As I look at her pedigree, she came out of a white ewe and a ram described as "Black/white," whatever that means. It could mean the ram actually had both recessives in the spotting locus so he looked like a Holstein calf, or it could mean he had little spots all over at birth that faded quickly-sometimes just a variation of the grey gene. The trail stops there on her Sire's side. The colors on her dam's side...we know are white, but still pretty hazy.

So, would you take a chance on this ewe? Gee, white out of white and plenty of unknowns... would you pass her up, even at a good price in favor of a fawn, for example? We had to figure out what Blossom was by what she produced. All we knew for sure was that her genotype began like this:  Awt/A? in the A locus, with ? meaning unknown, in the B locus, they were both B?/B? and in the spotting locus...since she's expressing white, even if she had the spotting gene showing it wouldn't show up as white markings since she's already white, so that's S?S?
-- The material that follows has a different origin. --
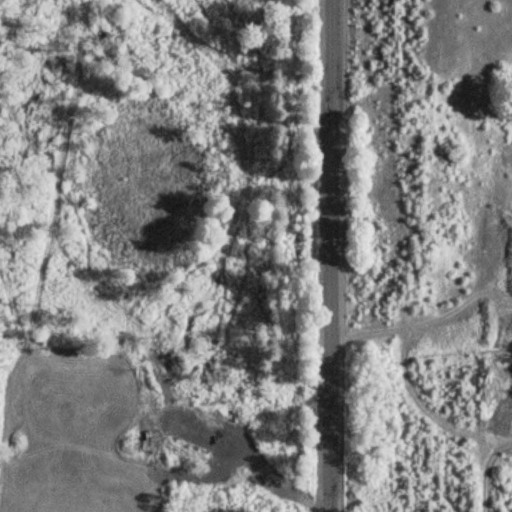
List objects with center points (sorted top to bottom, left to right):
road: (328, 256)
Blossom: Awt/A?, B?/B?, S?S?

Her first year she was bred to Mandrake, a dark grey ram. We knew his genotype was at least:  Ag/A?, (he was expressing grey, so Aa or solid color could be hiding under it)  BB/B? (he was expressing black face and legs, so he was expressing at least one gene of BB-the other gene could also be BB but could be Bb as well so I wrote it B? for now).  He didn't appear spotted, so I knew he was SS in at least one of the spotting genes, tho could be carrying Ss in the other one, or he could be homozygous with a SS in the other one as well.

Mandrake:  Ag/A?, BB/B?, SS/S?

The first year they were bred, Blossom produced a white ewe lamb, Trixie. Another mystery like her mom, and no further clues to what Mandrake's genotype was. The next year we again bred Blossom to Mandrake, and we hit the jackpot. They produced a medium grey/brown ewe and a black ewe. We were able to start filling in the unknowns. Here's what we knew about the lambs:

      Elaine, med. grey brown ewe:   Ag/Aa, Bb/Bb, S?/S?
      Molly, black ewe: Aa/Aa, BB/B?, S?/S?

Since a gene in each set was donated by each parent, we can now fill in like so:

      Blossom: Awt/A?, B?/B?, S?S?     turns out to be:  Awt/Aa, BB/Bb, S?S?

How do we know? In the A locus, since neither of the lambs are white this time, all she could donate was the Aa/Aa to each of her lambs, and we know Blossom has it because Molly is Aa/Aa.  In the B locus, we now know Blossom is BB/Bb because she gave a BB to Molly who is black, and Bb to Elaine who is brown/factored. S locus is still a mystery.

Mandrake:  Ag/A?, BB/B?, SS/S?   turns out to be:  Ag/Aa, BB/Bb, S?S?

We know Mandrake is Ag/Aa in the A locus because he donated the Ag to Elaine to make her a medium grey, and an Aa to black Molly.  In the B locus, we know he had at least one BB black gene because he's expressing it. Since Elaine is brown factored and that only comes through from Bb/
Bb, she had to get a Bb from Mandrake.

Whew. Now take a pedigree from one of your sheep, and do the same exercise..what did they look like and what all have they  produced?  I now have a whole new respect for old Blossom (Elaine has turned out to have the best fleece on this farm) and Mandrake's white Trixie from the first mating has some exciting potential as well.

The S locus in this exercise isn't that important, as I mentioned before, it's more of a minor locus and doesn't really determine a color.